With this patch applied, the following shell commands reproduce the error:

/ # set -ex
/ # mount -tNOVA -oinit /dev/pmem0 /mnt && echo -n test > /mnt/myfile && sync &&
 echo -n testtesttesttesttesttest >> /mnt/myfile && echo success
+ mount -tNOVA -oinit /dev/pmem0 /mnt
nova: 1 cpus online
nova: nova_get_nvmm_info: dev pmem0, phys_addr 0x8000000, virt_addr 0xffff888008000000, size 10485760
nova: measure timing 0, metadata checksum 1, wprotect 0, data checksum 1, data parity 1, DRAM checksum 0
nova: Start NOVA snapshot cleaner thread.
nova: creating an empty nova of size 10485760
nova: NOVA initialization finish
nova: Current epoch id: 0
nova: Running snapshot cleaner thread
+ echo -n test
+ sync
+ echo -n testtesttesttesttesttest
nova error: 
nova_verify_entry_csum: both entry and its replica fail checksum verification
nova error: 
nova_verify_entry_csum: unable to repair entry errors
nova error: 
nova_verify_entry_csum: both entry and its replica fail checksum verification
nova error: 
nova_verify_entry_csum: unable to repair entry errors
nova: do_nova_inplace_file_write alloc blocks failed!, -22
/ # cat /mnt/myfile 
+ cat /mnt/myfile
nova error: 
nova_verify_entry_csum: both entry and its replica fail checksum verification
nova error: 
nova_verify_entry_csum: unable to repair entry errors
cat: read error: Input/output error

This bug is probably fixed by PR #129. But maybe it still helps you find another issue if the recovery code isn't working as intended as you suggest (re "if entry->updating is set, during recovery in nova_rebuild_handle_write_entry() we will reset the csum parity").

PS, I intend to respond on the other issues I have reported where you have asked for clarification, might still take a while though.

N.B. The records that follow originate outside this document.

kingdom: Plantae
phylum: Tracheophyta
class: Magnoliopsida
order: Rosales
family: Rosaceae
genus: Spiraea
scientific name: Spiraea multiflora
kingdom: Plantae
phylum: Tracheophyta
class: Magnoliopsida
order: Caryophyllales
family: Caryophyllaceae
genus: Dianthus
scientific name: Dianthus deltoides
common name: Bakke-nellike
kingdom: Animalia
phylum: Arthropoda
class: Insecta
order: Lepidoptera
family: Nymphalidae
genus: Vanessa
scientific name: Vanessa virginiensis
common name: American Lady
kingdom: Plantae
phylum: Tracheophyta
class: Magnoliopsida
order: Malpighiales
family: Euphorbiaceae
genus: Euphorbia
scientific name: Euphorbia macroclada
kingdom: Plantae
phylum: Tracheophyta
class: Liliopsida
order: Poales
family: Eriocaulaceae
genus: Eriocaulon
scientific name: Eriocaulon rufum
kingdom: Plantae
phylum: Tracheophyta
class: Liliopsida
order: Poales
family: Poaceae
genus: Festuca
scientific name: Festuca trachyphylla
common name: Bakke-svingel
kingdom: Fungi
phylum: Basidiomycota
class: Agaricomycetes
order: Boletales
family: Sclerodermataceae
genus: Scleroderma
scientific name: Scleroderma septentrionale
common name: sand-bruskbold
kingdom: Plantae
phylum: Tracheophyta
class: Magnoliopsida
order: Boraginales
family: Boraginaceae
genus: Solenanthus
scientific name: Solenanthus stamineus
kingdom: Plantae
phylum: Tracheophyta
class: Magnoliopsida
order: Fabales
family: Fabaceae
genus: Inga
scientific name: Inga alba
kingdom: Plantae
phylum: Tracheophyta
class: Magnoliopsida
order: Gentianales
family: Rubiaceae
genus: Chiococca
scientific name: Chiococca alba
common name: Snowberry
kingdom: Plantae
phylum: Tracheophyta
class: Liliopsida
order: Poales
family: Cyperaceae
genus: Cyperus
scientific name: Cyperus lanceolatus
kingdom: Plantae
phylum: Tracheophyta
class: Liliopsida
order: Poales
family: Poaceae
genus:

pcworld commented 2 years ago

The following further shows how the file can still be written to, and its contents can then be read, but after remounting the file system, the file becomes unreadable again (commands should be run after the shell commands from my previous comment):

/ # echo ho > /mnt/myfile
nova error: 
nova_verify_entry_csum: both entry and its replica fail checksum verification
nova error: 
nova_verify_entry_csum: unable to repair entry errors
/ # cat /mnt/myfile
ho
/ # umount /mnt
nova: Current epoch id: 0
nova: nova_save_inode_list_to_log: 1 inode nodes, pi head 0x375000, tail 0x375010
nova: nova_save_blocknode_mappings_to_log: 1 blocknodes, 1 log pages, pi head 0x376000, tail 0x376010
/ # mount -tNOVA /dev/pmem0 /mnt
nova: 1 cpus online
nova: nova_get_nvmm_info: dev pmem0, phys_addr 0x8000000, virt_addr 0xffff888008000000, size 10485760
nova: measure timing 0, metadata checksum 1, wprotect 0, data checksum 1, data parity 1, DRAM checksum 0
nova: Start NOVA snapshot cleaner thread.
nova: nova_init_inode_list_from_inode: 1 inode nodes
nova: Recovered 0 snapshots, latest epoch ID 0
nova: NOVA: Normal shutdown
nova: Current epoch id: 0
nova: Running snapshot cleaner thread
/ # cat /mnt/myfile
nova error: 
nova_verify_entry_csum: both entry and its replica fail checksum verification
nova error: 
nova_verify_entry_csum: unable to repair entry errors

I think this can be considered a bug in any case, even if the checksum persistence is fixed. If the file system is so broken that files cannot be read again after a remount, the corresponding write calls should fail, or alternatively, recovery should be successful. This issue could not only result from a crash, but also from other kinds of data corruption.

pcworld commented 2 years ago

This bug is probably fixed by PR #129.

I can not reproduce the I/O error anymore with PR #129. Leaving the issue open though for the reasons stated in my last two comments.